Mein Datierungsvorschlag ist spätgotisch, damit meine ich 1450-1500. Zwar wurden in dieser Zeit bei Privatsiegeln bevorzugt Minuskeln (Kleinbuchstaben) verwendet. Kirchliche Siegel stellen m.M. nach in dieser Zeit aber eine Ausnahme dar, indem weiter Majuskeln verwendet wurden. Allerdings wurden die Majuskeln relativ filigran und gerundet , mit einem Wort "modern" ausgeführt. In der Zeit vor 1450 wurde eher eine kräftig und markant geschnittene Schrift im klassichen gotischen Stil verwendet.

Ein Indiz für eine relativ späte Datierung ist auch die Tatsache, dass die Heiligenfigur die Umschrift durchbricht. Bei den meisten klassichen MA-Kirchensiegeln ist der heilige streng durch die Umfassungslinie abgegrenzt.

----

### AUFGABE 1
Bearbeiten Sie die Einträge ab der Zeile mit „family: Thelypteridaceae“ bis einschließlich der Zeile mit „genus: Hypodiscus“, indem Sie „common name“ durch „Trivialname“ ersetzen. Geben Sie nur diese Zeilen wieder und lassen Sie alles Übrige unverändert.

### GESPEICHERTE EINTRÄGE

----

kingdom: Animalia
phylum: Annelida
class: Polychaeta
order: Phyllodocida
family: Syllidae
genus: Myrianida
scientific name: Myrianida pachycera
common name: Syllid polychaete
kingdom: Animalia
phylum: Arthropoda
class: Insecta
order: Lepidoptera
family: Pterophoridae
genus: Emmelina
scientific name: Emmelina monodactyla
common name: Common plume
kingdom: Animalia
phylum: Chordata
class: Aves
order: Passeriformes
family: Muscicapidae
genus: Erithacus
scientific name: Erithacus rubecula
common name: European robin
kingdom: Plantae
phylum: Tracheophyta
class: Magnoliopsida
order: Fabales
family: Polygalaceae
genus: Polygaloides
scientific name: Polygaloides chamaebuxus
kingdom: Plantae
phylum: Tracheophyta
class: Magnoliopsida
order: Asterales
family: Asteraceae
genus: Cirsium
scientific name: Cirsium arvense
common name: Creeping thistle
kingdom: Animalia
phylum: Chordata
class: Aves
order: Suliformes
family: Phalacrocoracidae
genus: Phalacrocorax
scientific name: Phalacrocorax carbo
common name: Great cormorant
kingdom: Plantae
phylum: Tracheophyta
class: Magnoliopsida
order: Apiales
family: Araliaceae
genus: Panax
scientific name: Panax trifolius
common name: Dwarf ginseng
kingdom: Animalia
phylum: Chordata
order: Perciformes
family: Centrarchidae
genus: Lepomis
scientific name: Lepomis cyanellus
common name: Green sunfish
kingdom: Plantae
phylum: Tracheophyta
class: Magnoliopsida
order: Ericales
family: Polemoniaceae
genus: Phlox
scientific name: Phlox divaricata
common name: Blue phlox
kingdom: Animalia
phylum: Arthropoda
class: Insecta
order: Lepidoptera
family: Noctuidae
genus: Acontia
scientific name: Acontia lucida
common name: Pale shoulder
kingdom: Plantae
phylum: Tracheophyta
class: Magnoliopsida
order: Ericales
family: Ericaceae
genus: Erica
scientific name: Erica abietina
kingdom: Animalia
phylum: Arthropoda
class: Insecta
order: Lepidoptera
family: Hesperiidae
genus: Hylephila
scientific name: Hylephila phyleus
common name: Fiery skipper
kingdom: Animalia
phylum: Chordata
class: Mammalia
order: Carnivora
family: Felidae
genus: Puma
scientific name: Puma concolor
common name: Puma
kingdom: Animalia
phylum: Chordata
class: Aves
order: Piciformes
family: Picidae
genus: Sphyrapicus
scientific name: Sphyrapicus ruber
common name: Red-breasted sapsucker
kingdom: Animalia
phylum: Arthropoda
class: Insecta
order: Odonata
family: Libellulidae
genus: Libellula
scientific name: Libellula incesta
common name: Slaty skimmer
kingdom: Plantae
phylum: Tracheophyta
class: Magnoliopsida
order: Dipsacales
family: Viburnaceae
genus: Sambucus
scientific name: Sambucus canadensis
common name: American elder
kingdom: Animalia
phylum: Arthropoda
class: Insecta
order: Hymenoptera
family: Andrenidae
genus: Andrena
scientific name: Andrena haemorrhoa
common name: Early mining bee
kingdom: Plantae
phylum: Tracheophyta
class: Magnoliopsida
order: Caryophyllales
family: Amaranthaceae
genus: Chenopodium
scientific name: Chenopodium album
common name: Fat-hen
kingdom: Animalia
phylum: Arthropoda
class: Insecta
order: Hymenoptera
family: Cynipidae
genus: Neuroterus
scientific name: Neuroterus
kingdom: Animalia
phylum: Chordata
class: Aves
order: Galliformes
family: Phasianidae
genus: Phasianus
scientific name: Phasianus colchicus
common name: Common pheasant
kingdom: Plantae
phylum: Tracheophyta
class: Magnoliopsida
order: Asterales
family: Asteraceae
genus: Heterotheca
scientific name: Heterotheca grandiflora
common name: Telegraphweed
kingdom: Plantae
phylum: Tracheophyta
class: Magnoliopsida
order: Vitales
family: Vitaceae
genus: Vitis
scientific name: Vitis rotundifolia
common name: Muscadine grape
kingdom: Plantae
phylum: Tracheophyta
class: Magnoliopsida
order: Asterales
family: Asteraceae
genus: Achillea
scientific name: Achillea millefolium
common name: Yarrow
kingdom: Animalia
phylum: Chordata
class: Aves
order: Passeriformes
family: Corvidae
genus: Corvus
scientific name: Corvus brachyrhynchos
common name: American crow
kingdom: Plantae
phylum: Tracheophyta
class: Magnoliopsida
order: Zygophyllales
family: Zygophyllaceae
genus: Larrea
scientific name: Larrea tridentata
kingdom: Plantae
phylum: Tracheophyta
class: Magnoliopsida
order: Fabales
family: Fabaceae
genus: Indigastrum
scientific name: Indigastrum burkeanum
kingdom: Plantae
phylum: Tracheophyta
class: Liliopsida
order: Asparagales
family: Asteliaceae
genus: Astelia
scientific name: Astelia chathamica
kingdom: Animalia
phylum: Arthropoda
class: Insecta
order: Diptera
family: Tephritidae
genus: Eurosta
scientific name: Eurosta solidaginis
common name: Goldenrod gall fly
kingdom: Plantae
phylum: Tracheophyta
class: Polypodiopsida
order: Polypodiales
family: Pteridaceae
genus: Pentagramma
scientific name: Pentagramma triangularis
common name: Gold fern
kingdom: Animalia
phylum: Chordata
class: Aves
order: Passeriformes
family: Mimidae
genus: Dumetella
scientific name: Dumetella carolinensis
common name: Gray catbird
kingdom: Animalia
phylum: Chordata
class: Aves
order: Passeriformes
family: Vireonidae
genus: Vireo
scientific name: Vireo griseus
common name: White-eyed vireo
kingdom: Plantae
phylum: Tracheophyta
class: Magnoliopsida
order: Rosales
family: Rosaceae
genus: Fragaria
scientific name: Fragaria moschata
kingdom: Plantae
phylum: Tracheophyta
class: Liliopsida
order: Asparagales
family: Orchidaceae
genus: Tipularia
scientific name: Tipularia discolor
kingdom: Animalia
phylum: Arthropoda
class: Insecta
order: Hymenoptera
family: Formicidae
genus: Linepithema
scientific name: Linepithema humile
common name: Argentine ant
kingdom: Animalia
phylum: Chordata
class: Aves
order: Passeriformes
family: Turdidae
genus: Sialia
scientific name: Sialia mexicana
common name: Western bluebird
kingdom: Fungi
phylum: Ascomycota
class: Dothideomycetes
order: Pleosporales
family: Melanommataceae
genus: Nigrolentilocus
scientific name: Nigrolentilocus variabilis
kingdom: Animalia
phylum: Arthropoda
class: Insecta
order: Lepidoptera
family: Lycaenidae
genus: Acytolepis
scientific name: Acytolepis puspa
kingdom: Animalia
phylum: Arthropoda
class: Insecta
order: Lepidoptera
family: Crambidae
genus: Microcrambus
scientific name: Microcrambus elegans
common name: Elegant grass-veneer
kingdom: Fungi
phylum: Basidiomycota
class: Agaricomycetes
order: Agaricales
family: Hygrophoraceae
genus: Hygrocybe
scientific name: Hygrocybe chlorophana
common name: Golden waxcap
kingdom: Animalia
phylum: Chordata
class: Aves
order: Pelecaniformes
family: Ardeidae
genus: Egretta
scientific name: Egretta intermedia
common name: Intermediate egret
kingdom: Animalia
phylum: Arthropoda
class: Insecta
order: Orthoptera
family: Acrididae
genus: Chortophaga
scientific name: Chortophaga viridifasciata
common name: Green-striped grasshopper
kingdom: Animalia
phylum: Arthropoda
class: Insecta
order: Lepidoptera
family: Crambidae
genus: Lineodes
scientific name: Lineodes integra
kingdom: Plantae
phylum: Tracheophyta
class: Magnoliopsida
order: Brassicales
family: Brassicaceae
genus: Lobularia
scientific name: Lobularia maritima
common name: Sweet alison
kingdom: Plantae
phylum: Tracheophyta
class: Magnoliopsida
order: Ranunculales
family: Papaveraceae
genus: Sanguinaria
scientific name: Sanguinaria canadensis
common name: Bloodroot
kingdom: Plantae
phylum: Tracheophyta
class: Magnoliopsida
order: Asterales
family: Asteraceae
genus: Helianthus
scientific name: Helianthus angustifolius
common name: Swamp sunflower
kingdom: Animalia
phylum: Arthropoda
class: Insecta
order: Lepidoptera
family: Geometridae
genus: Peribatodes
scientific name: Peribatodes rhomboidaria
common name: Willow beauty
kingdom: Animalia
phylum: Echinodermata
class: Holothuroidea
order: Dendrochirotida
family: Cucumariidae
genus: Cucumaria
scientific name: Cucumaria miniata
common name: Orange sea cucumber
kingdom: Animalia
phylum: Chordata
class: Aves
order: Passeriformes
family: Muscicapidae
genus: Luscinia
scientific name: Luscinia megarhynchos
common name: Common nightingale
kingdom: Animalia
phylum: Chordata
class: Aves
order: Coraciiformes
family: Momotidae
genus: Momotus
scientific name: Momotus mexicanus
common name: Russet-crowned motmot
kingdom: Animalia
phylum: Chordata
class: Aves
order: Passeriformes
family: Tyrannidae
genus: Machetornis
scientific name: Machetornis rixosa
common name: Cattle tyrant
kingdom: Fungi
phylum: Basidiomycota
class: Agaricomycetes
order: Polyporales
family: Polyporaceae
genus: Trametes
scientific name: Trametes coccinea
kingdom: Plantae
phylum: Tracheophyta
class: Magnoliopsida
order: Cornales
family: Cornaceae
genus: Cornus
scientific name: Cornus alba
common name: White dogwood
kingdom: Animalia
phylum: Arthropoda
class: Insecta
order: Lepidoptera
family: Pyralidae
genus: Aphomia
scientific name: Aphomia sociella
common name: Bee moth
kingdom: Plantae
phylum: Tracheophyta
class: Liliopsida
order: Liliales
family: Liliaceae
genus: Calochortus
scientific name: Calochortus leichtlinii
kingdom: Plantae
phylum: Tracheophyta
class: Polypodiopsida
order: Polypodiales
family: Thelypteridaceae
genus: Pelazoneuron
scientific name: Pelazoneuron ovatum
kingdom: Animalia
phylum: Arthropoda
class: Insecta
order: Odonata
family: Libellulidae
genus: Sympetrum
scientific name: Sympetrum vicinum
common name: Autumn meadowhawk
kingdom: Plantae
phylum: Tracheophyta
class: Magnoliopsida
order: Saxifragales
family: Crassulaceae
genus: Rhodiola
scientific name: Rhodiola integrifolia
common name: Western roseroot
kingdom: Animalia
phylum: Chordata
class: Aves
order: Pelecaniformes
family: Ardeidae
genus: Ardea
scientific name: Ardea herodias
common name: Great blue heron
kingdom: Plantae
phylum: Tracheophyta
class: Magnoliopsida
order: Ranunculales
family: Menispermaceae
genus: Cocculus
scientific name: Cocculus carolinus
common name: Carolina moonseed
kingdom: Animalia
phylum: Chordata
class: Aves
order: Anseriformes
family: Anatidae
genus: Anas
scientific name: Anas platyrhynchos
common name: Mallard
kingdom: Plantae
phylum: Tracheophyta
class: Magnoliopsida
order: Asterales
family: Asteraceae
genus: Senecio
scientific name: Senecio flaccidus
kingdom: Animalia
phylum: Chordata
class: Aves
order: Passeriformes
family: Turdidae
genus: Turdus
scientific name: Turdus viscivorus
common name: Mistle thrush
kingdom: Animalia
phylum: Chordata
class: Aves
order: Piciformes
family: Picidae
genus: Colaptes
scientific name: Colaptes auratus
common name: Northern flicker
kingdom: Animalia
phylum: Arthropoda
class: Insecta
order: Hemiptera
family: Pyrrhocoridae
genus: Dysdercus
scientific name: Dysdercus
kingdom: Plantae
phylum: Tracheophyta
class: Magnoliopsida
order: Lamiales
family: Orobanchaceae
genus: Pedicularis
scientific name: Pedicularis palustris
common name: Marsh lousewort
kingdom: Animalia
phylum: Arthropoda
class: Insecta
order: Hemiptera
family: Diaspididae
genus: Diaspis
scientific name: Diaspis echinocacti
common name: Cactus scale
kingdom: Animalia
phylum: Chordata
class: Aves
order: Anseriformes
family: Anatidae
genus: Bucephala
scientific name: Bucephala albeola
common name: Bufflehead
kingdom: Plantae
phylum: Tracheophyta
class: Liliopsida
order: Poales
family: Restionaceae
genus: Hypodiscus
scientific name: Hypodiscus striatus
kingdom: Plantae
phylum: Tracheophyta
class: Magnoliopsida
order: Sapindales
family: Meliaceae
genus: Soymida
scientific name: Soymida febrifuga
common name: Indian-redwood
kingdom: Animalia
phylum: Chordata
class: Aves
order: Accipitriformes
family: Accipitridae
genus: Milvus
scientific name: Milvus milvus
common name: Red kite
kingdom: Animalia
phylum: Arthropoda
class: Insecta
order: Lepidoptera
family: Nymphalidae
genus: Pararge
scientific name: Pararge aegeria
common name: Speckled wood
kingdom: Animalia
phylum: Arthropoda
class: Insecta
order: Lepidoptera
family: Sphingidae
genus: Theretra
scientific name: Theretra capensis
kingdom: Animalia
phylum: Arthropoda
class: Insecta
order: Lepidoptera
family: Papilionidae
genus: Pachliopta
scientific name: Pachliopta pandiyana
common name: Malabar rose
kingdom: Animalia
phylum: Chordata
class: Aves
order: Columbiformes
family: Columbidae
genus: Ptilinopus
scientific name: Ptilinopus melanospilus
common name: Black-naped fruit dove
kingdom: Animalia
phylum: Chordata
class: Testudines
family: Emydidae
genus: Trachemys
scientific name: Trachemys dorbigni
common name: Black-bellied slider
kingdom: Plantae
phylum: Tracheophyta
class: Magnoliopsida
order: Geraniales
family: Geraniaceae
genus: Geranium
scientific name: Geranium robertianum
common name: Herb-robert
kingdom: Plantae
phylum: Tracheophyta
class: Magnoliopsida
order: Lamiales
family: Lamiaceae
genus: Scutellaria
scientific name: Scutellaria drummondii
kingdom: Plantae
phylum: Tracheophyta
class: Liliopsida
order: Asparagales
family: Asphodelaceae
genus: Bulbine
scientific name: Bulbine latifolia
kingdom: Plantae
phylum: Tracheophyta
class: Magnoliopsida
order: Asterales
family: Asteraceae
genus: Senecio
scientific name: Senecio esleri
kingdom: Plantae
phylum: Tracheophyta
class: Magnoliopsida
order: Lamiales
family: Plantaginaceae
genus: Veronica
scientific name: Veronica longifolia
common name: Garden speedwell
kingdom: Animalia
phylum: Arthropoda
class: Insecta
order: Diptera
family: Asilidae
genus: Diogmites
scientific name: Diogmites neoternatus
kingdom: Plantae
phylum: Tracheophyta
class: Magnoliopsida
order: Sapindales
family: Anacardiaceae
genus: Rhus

----

### AUFGABE 2
Wiederholen Sie den Textauszug zur Datierung des Kirchensiegels vollständig und wortgetreu.

### ERWARTETE ANTWORT 1
family: Thelypteridaceae
genus: Pelazoneuron
scientific name: Pelazoneuron ovatum
kingdom: Animalia
phylum: Arthropoda
class: Insecta
order: Odonata
family: Libellulidae
genus: Sympetrum
scientific name: Sympetrum vicinum
Trivialname: Autumn meadowhawk
kingdom: Plantae
phylum: Tracheophyta
class: Magnoliopsida
order: Saxifragales
family: Crassulaceae
genus: Rhodiola
scientific name: Rhodiola integrifolia
Trivialname: Western roseroot
kingdom: Animalia
phylum: Chordata
class: Aves
order: Pelecaniformes
family: Ardeidae
genus: Ardea
scientific name: Ardea herodias
Trivialname: Great blue heron
kingdom: Plantae
phylum: Tracheophyta
class: Magnoliopsida
order: Ranunculales
family: Menispermaceae
genus: Cocculus
scientific name: Cocculus carolinus
Trivialname: Carolina moonseed
kingdom: Animalia
phylum: Chordata
class: Aves
order: Anseriformes
family: Anatidae
genus: Anas
scientific name: Anas platyrhynchos
Trivialname: Mallard
kingdom: Plantae
phylum: Tracheophyta
class: Magnoliopsida
order: Asterales
family: Asteraceae
genus: Senecio
scientific name: Senecio flaccidus
kingdom: Animalia
phylum: Chordata
class: Aves
order: Passeriformes
family: Turdidae
genus: Turdus
scientific name: Turdus viscivorus
Trivialname: Mistle thrush
kingdom: Animalia
phylum: Chordata
class: Aves
order: Piciformes
family: Picidae
genus: Colaptes
scientific name: Colaptes auratus
Trivialname: Northern flicker
kingdom: Animalia
phylum: Arthropoda
class: Insecta
order: Hemiptera
family: Pyrrhocoridae
genus: Dysdercus
scientific name: Dysdercus
kingdom: Plantae
phylum: Tracheophyta
class: Magnoliopsida
order: Lamiales
family: Orobanchaceae
genus: Pedicularis
scientific name: Pedicularis palustris
Trivialname: Marsh lousewort
kingdom: Animalia
phylum: Arthropoda
class: Insecta
order: Hemiptera
family: Diaspididae
genus: Diaspis
scientific name: Diaspis echinocacti
Trivialname: Cactus scale
kingdom: Animalia
phylum: Chordata
class: Aves
order: Anseriformes
family: Anatidae
genus: Bucephala
scientific name: Bucephala albeola
Trivialname: Bufflehead
kingdom: Plantae
phylum: Tracheophyta
class: Liliopsida
order: Poales
family: Restionaceae
genus: Hypodiscus

### ERWARTETE ANTWORT 2
Mein Datierungsvorschlag ist spätgotisch, damit meine ich 1450-1500. Zwar wurden in dieser Zeit bei Privatsiegeln bevorzugt Minuskeln (Kleinbuchstaben) verwendet. Kirchliche Siegel stellen m.M. nach in dieser Zeit aber eine Ausnahme dar, indem weiter Majuskeln verwendet wurden. Allerdings wurden die Majuskeln relativ filigran und gerundet , mit einem Wort "modern" ausgeführt. In der Zeit vor 1450 wurde eher eine kräftig und markant geschnittene Schrift im klassichen gotischen Stil verwendet.

Ein Indiz für eine relativ späte Datierung ist auch die Tatsache, dass die Heiligenfigur die Umschrift durchbricht. Bei den meisten klassichen MA-Kirchensiegeln ist der heilige streng durch die Umfassungslinie abgegrenzt.